SOURCE EXTRACT:
Candidate tests are a great solution for companies looking to improve hiring outcomes, such as new hire performance, time to hire, and retention and your choice of assessment – it’s features and pricing structure – will shape your hiring process for years to come. It will ultimately influence hiring decisions and can, positively or negatively, impact recruiters’ relationships with hiring managers. As your company grows, choosing the right candidate testing provider, one that can adapt as you grow becomes hugely important.

To help you find the ideal testing tool, we’ve put together a list of 10 simple questions to ask before you buy.

  1. What are your measures of success?
  2. How are the tests priced?
  3. Who will be using the test?
  4. What are the strongest features of the test?
  5. What reporting is available?
  6. What’s the candidate experience like?
  7. How is the test validated?
  8. What are the training and set-up requirements?
  9. What are the litigation risks?
  10. What support will I get?

What is candidate testing?

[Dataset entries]
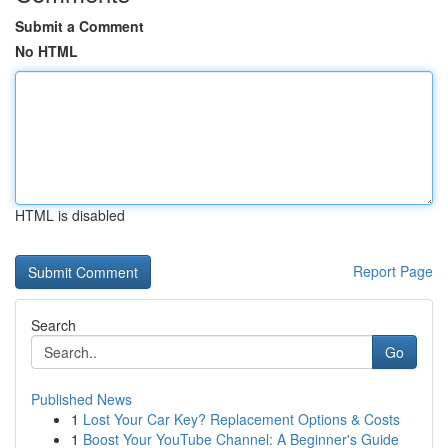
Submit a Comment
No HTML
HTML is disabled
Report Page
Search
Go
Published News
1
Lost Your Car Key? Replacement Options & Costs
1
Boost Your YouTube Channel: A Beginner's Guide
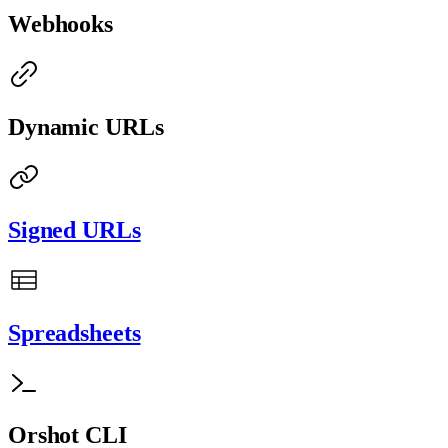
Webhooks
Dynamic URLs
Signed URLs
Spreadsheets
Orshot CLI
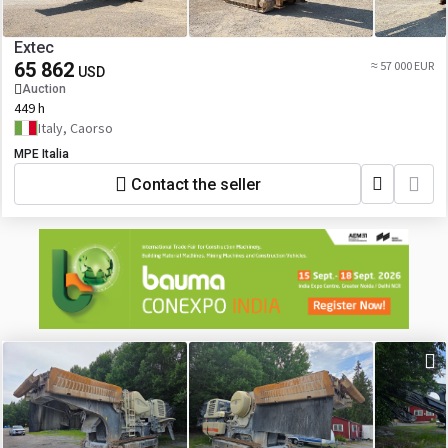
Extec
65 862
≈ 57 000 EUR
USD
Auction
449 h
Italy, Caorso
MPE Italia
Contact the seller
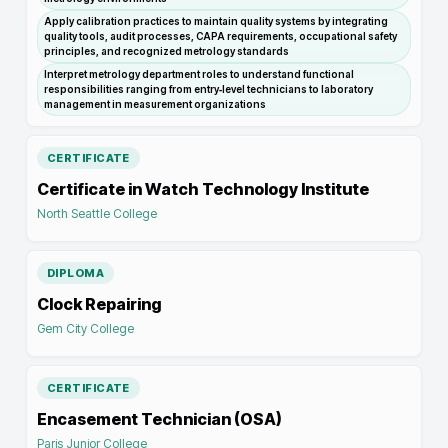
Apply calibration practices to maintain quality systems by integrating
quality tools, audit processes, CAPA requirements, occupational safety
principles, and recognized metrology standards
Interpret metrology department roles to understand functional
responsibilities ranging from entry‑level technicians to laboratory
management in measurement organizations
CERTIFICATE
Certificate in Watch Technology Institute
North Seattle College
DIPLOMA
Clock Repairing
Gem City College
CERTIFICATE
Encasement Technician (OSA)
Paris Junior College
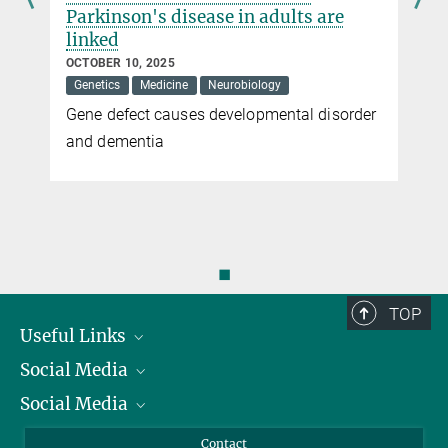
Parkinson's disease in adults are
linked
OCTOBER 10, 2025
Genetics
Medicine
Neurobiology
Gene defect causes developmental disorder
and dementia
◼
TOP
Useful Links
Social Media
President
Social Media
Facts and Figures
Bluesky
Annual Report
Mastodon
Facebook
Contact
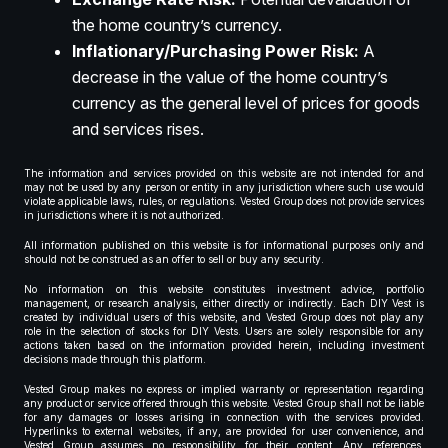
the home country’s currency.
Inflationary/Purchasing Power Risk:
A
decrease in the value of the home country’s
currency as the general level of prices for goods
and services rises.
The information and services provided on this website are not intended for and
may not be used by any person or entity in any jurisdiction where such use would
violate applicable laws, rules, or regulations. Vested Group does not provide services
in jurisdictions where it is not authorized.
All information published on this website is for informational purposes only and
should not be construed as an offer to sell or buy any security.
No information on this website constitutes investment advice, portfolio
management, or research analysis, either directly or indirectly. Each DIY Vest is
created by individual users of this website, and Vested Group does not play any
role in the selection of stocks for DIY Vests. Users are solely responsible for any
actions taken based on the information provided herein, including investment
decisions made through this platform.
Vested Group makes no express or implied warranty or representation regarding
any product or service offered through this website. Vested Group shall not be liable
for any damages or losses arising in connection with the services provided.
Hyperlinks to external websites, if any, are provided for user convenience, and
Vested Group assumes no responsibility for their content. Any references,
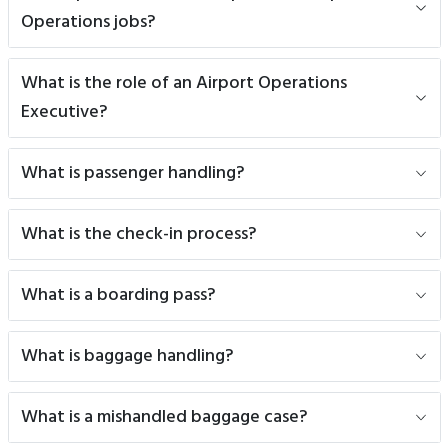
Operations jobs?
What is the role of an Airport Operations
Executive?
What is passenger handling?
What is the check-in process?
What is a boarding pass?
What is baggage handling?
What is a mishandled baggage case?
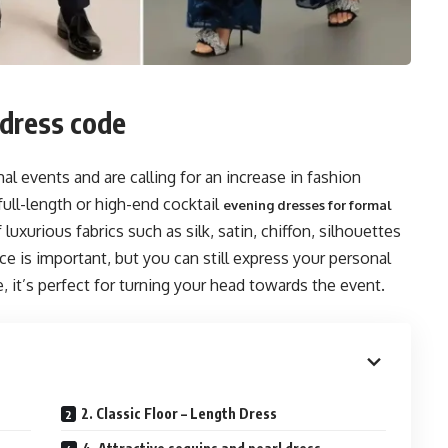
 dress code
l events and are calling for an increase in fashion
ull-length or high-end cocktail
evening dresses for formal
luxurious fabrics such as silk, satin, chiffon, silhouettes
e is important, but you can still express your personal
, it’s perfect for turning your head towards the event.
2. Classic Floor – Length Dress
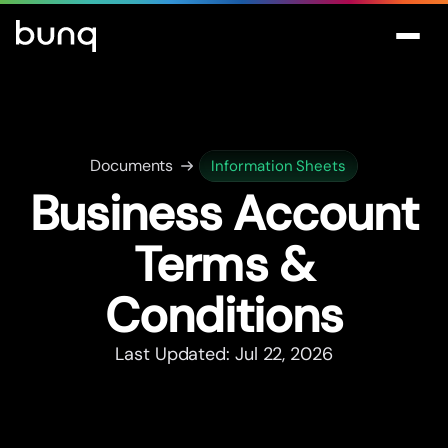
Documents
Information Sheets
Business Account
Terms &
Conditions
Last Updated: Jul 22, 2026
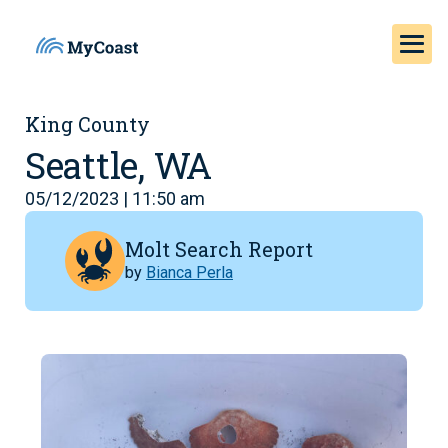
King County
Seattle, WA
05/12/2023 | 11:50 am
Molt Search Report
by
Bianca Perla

* * *

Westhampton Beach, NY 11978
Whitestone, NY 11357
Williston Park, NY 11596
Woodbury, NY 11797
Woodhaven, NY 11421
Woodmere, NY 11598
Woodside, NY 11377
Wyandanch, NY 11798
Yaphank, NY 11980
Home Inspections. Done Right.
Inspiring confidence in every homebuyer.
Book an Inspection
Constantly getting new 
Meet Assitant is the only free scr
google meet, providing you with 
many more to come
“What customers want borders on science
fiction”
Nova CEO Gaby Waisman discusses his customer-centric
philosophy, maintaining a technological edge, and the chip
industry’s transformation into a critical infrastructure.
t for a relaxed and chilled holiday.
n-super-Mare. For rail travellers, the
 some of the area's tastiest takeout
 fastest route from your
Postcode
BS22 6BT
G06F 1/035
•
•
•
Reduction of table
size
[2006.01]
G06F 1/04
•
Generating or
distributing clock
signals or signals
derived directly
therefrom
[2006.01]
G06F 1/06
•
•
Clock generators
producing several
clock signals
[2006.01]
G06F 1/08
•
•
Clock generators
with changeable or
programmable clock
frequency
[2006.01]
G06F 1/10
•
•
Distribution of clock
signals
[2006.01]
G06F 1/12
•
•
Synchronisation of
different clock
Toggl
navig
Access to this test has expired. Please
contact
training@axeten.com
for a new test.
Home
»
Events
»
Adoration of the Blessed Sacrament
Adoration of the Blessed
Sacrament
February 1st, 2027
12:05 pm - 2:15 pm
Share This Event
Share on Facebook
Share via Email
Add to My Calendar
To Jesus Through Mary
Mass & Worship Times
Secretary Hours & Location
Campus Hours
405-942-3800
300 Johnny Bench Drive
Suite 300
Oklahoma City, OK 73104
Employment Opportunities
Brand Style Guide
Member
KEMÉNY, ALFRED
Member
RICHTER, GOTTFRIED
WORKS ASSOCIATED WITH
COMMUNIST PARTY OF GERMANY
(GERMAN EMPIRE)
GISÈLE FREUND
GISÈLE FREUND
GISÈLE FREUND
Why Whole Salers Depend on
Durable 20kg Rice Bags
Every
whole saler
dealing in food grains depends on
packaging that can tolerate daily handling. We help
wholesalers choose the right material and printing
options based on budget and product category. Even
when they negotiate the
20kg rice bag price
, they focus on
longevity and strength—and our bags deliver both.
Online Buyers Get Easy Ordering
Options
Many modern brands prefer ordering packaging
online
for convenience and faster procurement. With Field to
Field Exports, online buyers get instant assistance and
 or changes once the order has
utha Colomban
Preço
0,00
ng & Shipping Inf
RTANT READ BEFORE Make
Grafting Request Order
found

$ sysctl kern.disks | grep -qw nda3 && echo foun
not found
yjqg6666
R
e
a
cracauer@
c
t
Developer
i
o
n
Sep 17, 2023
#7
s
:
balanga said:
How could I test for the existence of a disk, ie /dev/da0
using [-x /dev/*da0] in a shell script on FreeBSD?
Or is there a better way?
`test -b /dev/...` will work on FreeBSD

DIRECTIONS FOR THIS TASK:
Write the next part of the article on choosing a candidate testing provider, starting right after its last line. These rows were taken from a separate source.

EXPECTED OUTPUT:
A candidate test, sometimes known as a pre-employment assessment or pre-hire assessment, is a tool or method used to evaluate job candidates with consistency. Tests can range from hard skills tests such as coding, typing or cognitive ability to “softer” skills tests looking at behaviour, personality or situational judgement, or realistic tasks and scenarios.

A job interview is actually a type of candidate test, however, what most companies refer to when they talk about candidate testing is online assessments to judge candidate capability and role relevance.

1. What are your measures of success?

The most important thing to have in place before you start reviewing candidate test providers is some key goals and measures of success. These will preferably be tied to a clear business outcome and provide tangible ROI. Common examples include:

  • Improve new hire retention by X%
  • Reduce time to hire by X days
  • Improve new hire performance by X%
  • Reduce the number of phone screens conducted by X%

Each of these measures should have a financial benefit attached to them. e.g. reducing the number of phone screens saves our recruitment team X hours per week and a cost saving of £X. If your primary goal is to reduce the number of new hires who leave in the first 90 days, you can model your cost saving by using our cost of failed hires calculator.

2. How are the tests priced?

Is pricing based on a charge per candidate – or is it a subscription with unlimited use? Will you be billed monthly, yearly, or at a different frequency? It’s best to avoid tests that increase their prices based on usage as you’ll quickly hit those caps and incur unnecessary fees. Look for any add-on fees for extras, such as support, integrations, reporting, or training.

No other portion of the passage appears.